GOAL OF THE EXERCISE: Before returning the data, strip out the pictures and keep everything else exactly the same.

PROVIDED DATA:
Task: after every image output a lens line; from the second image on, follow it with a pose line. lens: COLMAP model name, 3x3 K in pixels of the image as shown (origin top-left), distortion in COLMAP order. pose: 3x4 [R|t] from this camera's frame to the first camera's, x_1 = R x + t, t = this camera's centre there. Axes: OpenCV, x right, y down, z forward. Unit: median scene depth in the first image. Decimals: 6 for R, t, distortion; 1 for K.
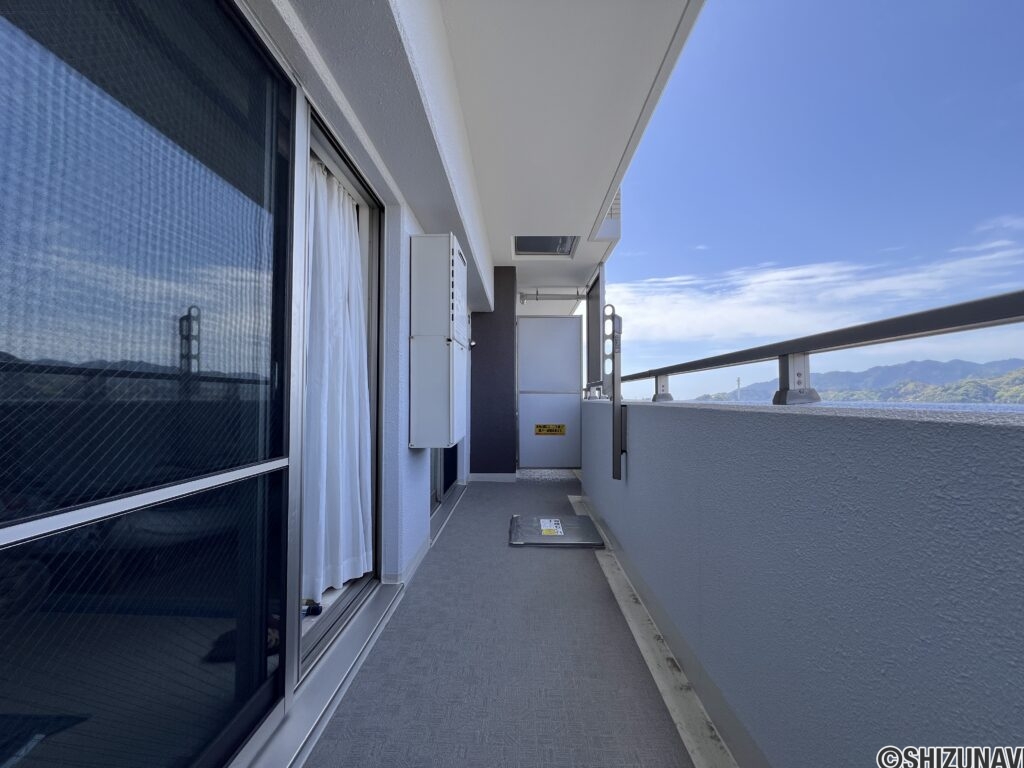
lens RADIAL K [[413.3, 0, 512.0], [0, 413.3, 384.0], [0, 0, 1]] dist [0.004622, 0.000366]
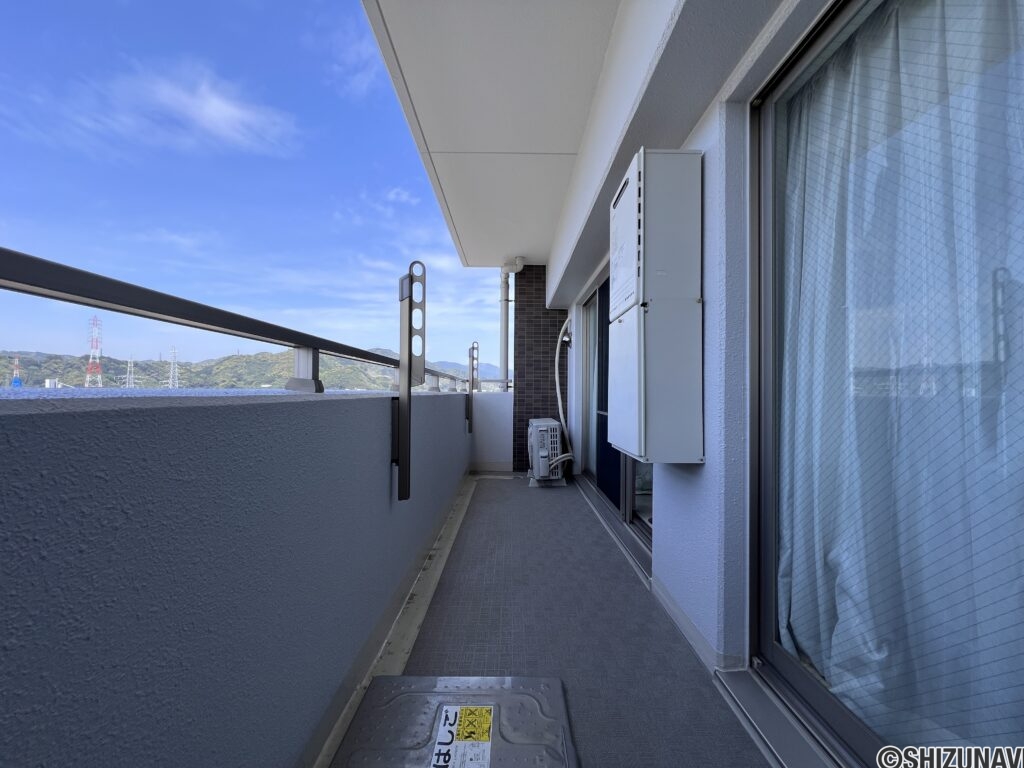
lens RADIAL K [[413.3, 0, 512.0], [0, 413.3, 384.0], [0, 0, 1]] dist [0.004622, 0.000366]
pose [[-0.999675, -0.010540, -0.023194, 0.090587], [-0.009240, 0.998418, -0.055465, 0.073214], [0.023742, -0.055233, -0.998191, 1.929883]]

REPLY:
Task: after every image output a lens line; from the second image on, follow it with a pose line. lens: COLMAP model name, 3x3 K in pixels of the image as shown (origin top-left), distortion in COLMAP order. pose: 3x4 [R|t] from this camera's frame to the first camera's, x_1 = R x + t, t = this camera's centre there. Axes: OpenCV, x right, y down, z forward. Unit: median scene depth in the first image. Decimals: 6 for R, t, distortion; 1 for K.
lens RADIAL K [[413.3, 0, 512.0], [0, 413.3, 384.0], [0, 0, 1]] dist [0.004622, 0.000366]
lens RADIAL K [[413.3, 0, 512.0], [0, 413.3, 384.0], [0, 0, 1]] dist [0.004622, 0.000366]
pose [[-0.999675, -0.010540, -0.023194, 0.090587], [-0.009240, 0.998418, -0.055465, 0.073214], [0.023742, -0.055233, -0.998191, 1.929883]]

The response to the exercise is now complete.